Pacheco Pereira nunca se deu especialmente bem com Vicente Jorge Silva (VJS) mas também nunca se deu mal.

É verdade que os dois, nas palavras de Vicente Jorge Silva, são seres “complicados” e tiveram “algumas complicações ao longo da vida”. Mas esta quarta-feira, quando o historiador apresentou na FNAC do Chiado, em Lisboa, o livro Vicente Jorge Silva – Conversas com Isabel Lucas (Temas e Debates) disse que em Portugal “há duas ou três pessoas” que podem entrar na história da imprensa portuguesa dos últimos 50 anos e Vicente Jorge Silva é uma delas (ao lado, por exemplo, de Francisco Balsemão, Marcelo Rebelo de Sousa e Emídio Rangel).

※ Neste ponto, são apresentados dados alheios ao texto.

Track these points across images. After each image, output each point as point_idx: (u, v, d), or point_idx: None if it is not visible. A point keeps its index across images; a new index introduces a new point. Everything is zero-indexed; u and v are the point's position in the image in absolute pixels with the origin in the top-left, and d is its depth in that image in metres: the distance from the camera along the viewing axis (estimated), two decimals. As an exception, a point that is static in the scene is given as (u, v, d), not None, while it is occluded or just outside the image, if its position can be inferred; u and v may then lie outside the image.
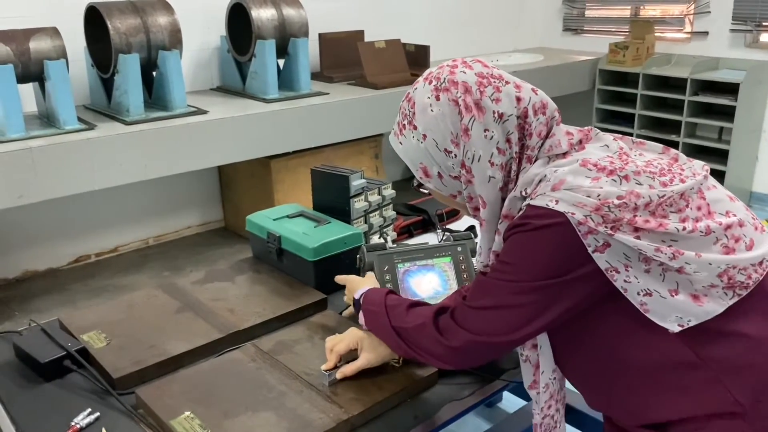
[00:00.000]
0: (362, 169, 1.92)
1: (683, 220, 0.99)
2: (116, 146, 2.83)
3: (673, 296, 0.98)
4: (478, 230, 1.16)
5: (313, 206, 1.94)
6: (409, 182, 1.41)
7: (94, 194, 2.96)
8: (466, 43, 4.92)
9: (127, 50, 3.00)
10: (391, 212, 1.96)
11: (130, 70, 3.00)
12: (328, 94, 3.61)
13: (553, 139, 1.07)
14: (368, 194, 1.87)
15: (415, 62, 4.00)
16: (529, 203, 1.01)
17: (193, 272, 1.93)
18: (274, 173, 3.53)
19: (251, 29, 3.42)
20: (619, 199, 0.95)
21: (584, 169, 1.00)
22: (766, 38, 4.30)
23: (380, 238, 1.92)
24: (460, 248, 1.56)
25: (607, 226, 0.95)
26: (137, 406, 1.24)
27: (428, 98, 1.09)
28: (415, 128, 1.11)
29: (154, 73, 3.23)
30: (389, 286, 1.48)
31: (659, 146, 1.13)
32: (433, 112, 1.08)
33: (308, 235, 1.70)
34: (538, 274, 1.00)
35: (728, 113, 4.13)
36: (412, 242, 1.97)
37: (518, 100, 1.07)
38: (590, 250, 0.96)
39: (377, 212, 1.92)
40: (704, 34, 4.54)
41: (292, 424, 1.16)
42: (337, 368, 1.28)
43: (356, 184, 1.84)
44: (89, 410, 1.22)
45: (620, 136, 1.14)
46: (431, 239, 1.98)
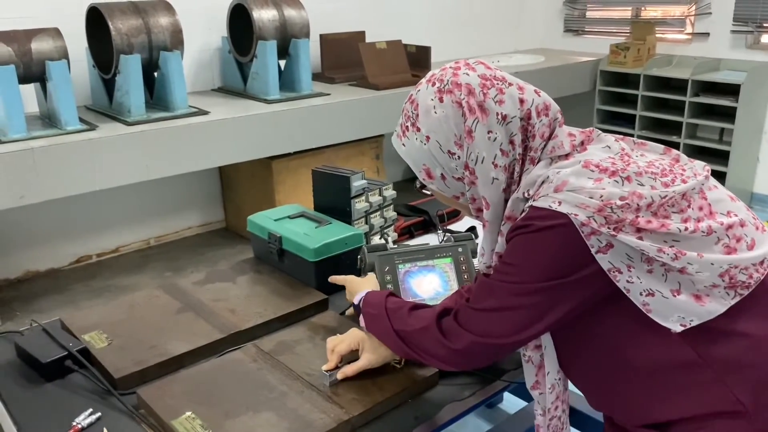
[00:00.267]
0: (363, 169, 1.92)
1: (685, 220, 0.99)
2: (117, 147, 2.83)
3: (675, 296, 0.98)
4: (479, 231, 1.16)
5: (314, 207, 1.94)
6: (410, 183, 1.41)
7: (95, 195, 2.96)
8: (466, 43, 4.93)
9: (128, 51, 3.00)
10: (391, 213, 1.96)
11: (131, 70, 3.00)
12: (329, 94, 3.61)
13: (555, 140, 1.07)
14: (369, 195, 1.87)
15: (416, 63, 4.00)
16: (532, 204, 1.01)
17: (194, 273, 1.93)
18: (275, 174, 3.53)
19: (252, 30, 3.42)
20: (621, 200, 0.95)
21: (587, 170, 1.00)
22: (767, 39, 4.30)
23: (381, 238, 1.92)
24: (460, 249, 1.56)
25: (609, 227, 0.95)
26: (138, 406, 1.24)
27: (431, 100, 1.09)
28: (418, 130, 1.11)
29: (155, 73, 3.24)
30: (390, 286, 1.48)
31: (660, 147, 1.13)
32: (436, 114, 1.08)
33: (309, 235, 1.70)
34: (541, 275, 1.00)
35: (729, 114, 4.13)
36: (412, 243, 1.97)
37: (521, 101, 1.07)
38: (593, 250, 0.96)
39: (378, 213, 1.92)
40: (705, 35, 4.54)
41: (293, 424, 1.16)
42: (338, 369, 1.28)
43: (357, 184, 1.84)
44: (90, 410, 1.22)
45: (622, 137, 1.14)
46: (432, 240, 1.99)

“Vicente Jorge Silva tem obra feita e nem toda a gente neste país se pode gabar de ter obra feita. Muita gente tem obra por fazer”, afirmou Pacheco Pereira, lembrando que nesta obra biográfica – que é uma longa entrevista que a jornalista Isabel Lucas fez àquele que foi um dos fundadores do PÚBLICO e o seu primeiro director e que esteve ligado também à história do Comércio do Funchal e do Expresso, além de ser cineasta e ex-deputado – também está reflectido um “cemitério de planos”, tudo aquilo em que Vicente Jorge Silva acreditou e não resultou e lhe causou frustração.

Na leitura que fez desta longa entrevista, Pacheco Pereira destacou “a experiência madeirense” de Vicente Jorge Silva que nasceu no Funchal em 1946, desembocando no que considerou ser um caso muito sui generis da história do jornalismo português: o Comércio do Funchal, publicação de que Vicente foi director. “Toda a gente coleccionava ou comprava ou assinava o Comércio do Funchal, tal como O Tempo e o Modo. O que tinha de diferente o Comércio do Funchal – e essa diferença valorizou-se com os anos – é que era único no sentido de que correspondia a uma área da esquerda radical, mas que não era sectária. [Na época ] isso praticamente não existia em lado nenhum, a não ser mesmo em vésperas do 25 de Abril de 1974”, por influência mais tardia do Maio de 1968, explicou o historiador numa sala cheia de colegas e de amigos de Vicente Jorge Silva. Quando se fizer “uma história das ideias mais geral da contemporaneidade portuguesa e do período decisivo dos anos 1960, o Comércio do Funchal terá de ter um papel importante” e essa foi a “primeira obra do autor Vicente Jorge Silva”, que se assume essencialmente como um jornalista que começou na reportagem.

Mais tarde, continuou Pacheco Pereira, Vicente Jorge Silva teve um papel fundamental no Expresso, criando na Revista um modelo diferente de jornalismo de referência, dando uma grande importância à cobertura dos acontecimentos internacionais e da cultura. “Isso molda muito a tradição dos jornais por onde Vicente Jorge Silva passou e que ele dirigiu, quer no Expresso, quer na fase inicial do PÚBLICO. Criando e formatando redacções de jornalismo diferentes das que existiam, presumo que muito complicadas de gerir”, afirmou.

“Se há coisa que eu não gostava de gerir, era uma redacção herdada de Vicente Jorge Silva, porque são todos génios, todos donos do seu próprio assunto… Numa redacção, isso é muito complicado de gerir e é, em parte, fruto do jornalismo que ele criou e que ajudou a construir. Um jornalismo que hoje não tem nenhumas condições para existir”, por causa das condições económicas.

Se bem que Vicente Jorge Silva não tivesse a pretensão de neste livro representar a sua geração, Pacheco Pereira lembrou ainda que o olhar desta geração a que pertence Vicente Jorge Silva é muito marcada pelos anos 1960 e está “muito bem retratado” nesta biografia. “É evidente que Vicente Jorge Silva é uma pessoa muito interessante”, concluiu Pacheco, que, ao ouvir um “muito obrigado” do entrevistado biografado ali ao lado, acrescentou: “Não lhe faço favor nenhum. É a pura realidade.”